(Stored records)
+ + + + + + +
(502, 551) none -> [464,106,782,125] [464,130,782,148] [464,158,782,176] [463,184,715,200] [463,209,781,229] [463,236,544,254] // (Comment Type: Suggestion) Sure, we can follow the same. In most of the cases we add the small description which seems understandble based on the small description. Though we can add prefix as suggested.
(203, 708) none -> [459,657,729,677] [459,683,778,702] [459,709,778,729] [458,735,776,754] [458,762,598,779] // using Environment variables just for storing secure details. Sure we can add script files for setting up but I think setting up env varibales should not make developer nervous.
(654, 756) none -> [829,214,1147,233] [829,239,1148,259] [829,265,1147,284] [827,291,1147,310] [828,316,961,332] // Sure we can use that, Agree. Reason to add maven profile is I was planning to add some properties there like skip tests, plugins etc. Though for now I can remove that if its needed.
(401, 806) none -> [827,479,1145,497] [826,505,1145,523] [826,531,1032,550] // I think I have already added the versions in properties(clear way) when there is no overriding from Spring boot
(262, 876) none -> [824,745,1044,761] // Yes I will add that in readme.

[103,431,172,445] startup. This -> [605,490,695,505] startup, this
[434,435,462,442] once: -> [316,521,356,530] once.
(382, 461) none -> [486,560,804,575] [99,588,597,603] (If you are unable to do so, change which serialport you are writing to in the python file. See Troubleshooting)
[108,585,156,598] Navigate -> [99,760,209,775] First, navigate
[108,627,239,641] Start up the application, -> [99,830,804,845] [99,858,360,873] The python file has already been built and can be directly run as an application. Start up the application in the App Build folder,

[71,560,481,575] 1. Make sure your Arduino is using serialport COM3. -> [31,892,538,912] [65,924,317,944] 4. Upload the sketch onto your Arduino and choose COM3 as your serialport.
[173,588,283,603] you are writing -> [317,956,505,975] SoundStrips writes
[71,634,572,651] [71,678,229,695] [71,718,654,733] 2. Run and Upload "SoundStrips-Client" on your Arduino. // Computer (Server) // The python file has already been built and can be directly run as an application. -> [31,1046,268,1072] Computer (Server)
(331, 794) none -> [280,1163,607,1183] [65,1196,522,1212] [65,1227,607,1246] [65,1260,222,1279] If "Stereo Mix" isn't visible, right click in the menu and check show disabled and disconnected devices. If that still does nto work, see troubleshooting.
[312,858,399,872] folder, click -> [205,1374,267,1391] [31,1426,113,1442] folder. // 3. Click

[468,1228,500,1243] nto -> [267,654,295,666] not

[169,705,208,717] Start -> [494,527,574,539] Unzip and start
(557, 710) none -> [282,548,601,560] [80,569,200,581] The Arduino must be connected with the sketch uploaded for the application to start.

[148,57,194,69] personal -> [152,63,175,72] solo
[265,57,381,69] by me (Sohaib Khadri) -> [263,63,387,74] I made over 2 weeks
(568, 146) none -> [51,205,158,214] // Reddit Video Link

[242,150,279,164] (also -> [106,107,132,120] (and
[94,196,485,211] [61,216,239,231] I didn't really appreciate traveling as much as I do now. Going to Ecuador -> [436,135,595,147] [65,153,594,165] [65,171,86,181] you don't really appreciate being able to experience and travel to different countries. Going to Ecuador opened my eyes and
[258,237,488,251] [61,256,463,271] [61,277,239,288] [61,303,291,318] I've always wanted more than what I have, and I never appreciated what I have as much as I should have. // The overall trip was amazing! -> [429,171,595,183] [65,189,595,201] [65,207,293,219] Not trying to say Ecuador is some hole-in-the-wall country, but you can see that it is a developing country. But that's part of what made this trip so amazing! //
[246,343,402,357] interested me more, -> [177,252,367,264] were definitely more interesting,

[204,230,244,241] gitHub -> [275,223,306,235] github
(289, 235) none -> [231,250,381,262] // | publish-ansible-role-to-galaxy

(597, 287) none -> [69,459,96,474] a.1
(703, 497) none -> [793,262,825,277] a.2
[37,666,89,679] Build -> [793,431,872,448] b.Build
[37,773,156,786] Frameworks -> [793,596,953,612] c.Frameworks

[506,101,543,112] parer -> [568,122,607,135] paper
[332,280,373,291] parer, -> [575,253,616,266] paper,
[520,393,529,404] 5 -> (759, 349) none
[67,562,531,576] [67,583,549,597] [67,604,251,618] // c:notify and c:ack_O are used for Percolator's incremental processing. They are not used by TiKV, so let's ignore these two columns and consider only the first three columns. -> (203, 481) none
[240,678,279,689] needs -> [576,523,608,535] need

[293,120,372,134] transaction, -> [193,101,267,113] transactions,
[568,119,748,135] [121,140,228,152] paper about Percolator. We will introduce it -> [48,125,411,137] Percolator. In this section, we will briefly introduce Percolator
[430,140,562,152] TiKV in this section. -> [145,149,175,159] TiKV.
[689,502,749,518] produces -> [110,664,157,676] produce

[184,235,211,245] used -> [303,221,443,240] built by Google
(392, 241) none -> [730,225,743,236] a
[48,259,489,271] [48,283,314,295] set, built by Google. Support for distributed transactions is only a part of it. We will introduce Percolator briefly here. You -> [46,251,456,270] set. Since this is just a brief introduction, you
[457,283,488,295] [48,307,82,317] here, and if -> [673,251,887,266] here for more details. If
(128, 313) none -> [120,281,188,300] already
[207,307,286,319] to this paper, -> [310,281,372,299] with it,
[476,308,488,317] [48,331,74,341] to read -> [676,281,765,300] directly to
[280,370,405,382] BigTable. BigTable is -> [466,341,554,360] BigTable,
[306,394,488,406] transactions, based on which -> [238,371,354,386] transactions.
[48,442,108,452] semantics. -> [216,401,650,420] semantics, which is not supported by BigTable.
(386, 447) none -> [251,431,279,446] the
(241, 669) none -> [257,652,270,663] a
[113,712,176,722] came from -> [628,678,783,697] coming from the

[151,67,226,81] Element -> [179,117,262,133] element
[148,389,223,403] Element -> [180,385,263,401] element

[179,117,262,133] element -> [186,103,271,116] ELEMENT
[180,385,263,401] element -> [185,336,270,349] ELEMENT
+ + + + + + +
→ Exercise objective: Using the data above, reproduce exactly the lines from the line that contains "[293,120,372,134] transaction, ->" through the line that contains "[430,140,562,152] TiKV in", including both.

→ Solution for this exercise:
[293,120,372,134] transaction, -> [193,101,267,113] transactions,
[568,119,748,135] [121,140,228,152] paper about Percolator. We will introduce it -> [48,125,411,137] Percolator. In this section, we will briefly introduce Percolator
[430,140,562,152] TiKV in this section. -> [145,149,175,159] TiKV.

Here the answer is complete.